Calculating identification accuracy

Calculating and thinking about your identification accuracy is useful for improving your IDs. There may be methods to calculate ID accuracy starting from the date you joined iNat, but that may be unfeasible if requiring manually checking thousands of IDs. The current method calculates accuracy (correct ID percent) from a selected start date onward, and so becomes increasingly informative over time since the starting date. For example, you could start keeping track on 2/20, when your total IDs were 66000, and then the next day you may increase to 66984. Keep a running tally of all errors made after the start date (but observation dates are irrelevant), which you can find in your disagreeing ID-notifications. Misidentifications/errors are incorrect IDs, regardless of whether they’re withdrawn, you added IDs after them, or whether there are multiple errors on the same observation (each should be counted). Subtract the start date-ID total from the current ID total. Then divide the new ID total by the error total and multiply by 100 to get error the percent, and subtract the error percent from 100% to get the accuracy percent. Feel free to discuss or test this method or share others. It would also be easiest to calculate accuracy stats automatically in iNat. if ever possible.

3 Likes

How are you defining accuracy or an “incorrect ID”? Seems like you could have an honor system for your own reference but I’m not sure how to automate this.

It may be difficult or impossible to fully automate, given that the website doesn’t know which IDs are correct or incorrect, regardless of whether they’re withdrawn. By automate I also partly mean any faster way to calculate using the method I described, like Excel formulas. Has anyone tried to calculate their ID accuracy before in general?

1 Like
  1. Why did you label this a “tutorial”?
  2. See: Goodhart’s law. (i.e. If one tries to make a measurement out of something, it becomes useless because individuals modify their behaviour to optimize for the measurement, often with negative consequences for other outcomes.)
3 Likes

I labeled it tutorial because it’s a set of instructions, although a very simple one. I’ll move it back to General now if that would seem to fit better. Goodhart’s law is interesting but doesn’t seem to contradict the usefulness of calculating accuracy. It would actually be a good thing if everyone tried to improve their accuracy, which may mean increase their ID cautiousness, for example by making more coarse-rank IDs. This is something many high ID-volume identifiers think about. I also wasn’t bragging of high accuracy just in case you were wondering. I’m unsure what mine is, maybe it’s not as high as I’d like. The goal wasn’t to make a comparison like an ID score, just to know your own stats, and only for those who want to. Also, what level of accuracy is considered “good” is open to interpretation, not defined. I’m imaging something between 80%-100% would be good, and 90% or higher would be very good. I think it will take me a few weeks to get a sense of what mine is anyway since I just started keeping track yesterday.
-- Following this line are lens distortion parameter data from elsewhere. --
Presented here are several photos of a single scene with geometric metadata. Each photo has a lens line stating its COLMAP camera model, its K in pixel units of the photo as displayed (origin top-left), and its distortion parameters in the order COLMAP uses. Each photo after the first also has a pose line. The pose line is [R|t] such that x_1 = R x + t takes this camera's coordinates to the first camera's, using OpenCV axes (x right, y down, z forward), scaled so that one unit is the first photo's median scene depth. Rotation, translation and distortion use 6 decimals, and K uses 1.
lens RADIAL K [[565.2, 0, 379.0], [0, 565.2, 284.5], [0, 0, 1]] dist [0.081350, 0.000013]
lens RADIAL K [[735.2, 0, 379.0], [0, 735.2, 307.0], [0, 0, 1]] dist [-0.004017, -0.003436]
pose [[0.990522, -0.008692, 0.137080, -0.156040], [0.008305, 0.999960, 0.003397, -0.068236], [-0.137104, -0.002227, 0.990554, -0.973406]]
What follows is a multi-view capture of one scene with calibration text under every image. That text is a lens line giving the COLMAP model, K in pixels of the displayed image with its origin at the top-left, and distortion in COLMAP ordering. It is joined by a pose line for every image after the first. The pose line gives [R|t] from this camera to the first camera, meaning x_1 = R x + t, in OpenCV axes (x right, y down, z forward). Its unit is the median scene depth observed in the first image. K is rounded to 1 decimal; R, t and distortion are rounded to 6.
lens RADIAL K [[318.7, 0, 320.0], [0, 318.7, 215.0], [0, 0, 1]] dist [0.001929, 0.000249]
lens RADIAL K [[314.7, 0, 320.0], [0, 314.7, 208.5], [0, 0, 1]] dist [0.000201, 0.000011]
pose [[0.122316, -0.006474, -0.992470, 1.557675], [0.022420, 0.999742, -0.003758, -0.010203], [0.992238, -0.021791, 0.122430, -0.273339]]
My much softer way of learning when I have been too confident with my IDs is to follow my notifications.
Where I used to say that is a slugeater, I have learnt to leave it at snakes - because there are 2 I cannot tell apart.

3 Likes

I am becoming a high-volume identifier (I set a goal of 60 a day for this year) and I’d say I try to strike a balance between two goals: being absolutely 100% sure of an ID before I give it, and trying to give the observer feedback/move the observation to Research Grade/chip away at the Needs ID pile. In other words, I move fast but try not to break too much. I also strongly prefer to ID observations that are not at Research Grade yet.

I also try to keep in mind the relative importance of each observation. If I screw up the ID of something common and widespread in my area, my one mis-identification will not matter substantially among the thousands or tens of thousands of observations of that species. For something rare, I am much more cautious and often withhold an ID in favor of calling in someone I know to be an expert.

Do I make mistakes? Absolutely. I haven’t calculated my rate of accuracy, but my sense is that it’s pretty good, probably well above 80%. My accuracy rate for my own observations is quite definitely lower than my rate for IDing other people’s observations, because I make observations of organisms I’m still trying to learn.

I say all this because I wanted to point out that not all high-volume IDers are cautious and default to coarser level IDs. I do think identifiers should try very hard to be accurate and to be mindful of the gaps in their knowledge.

2 Likes

This topic was automatically closed 60 days after the last reply. New replies are no longer allowed.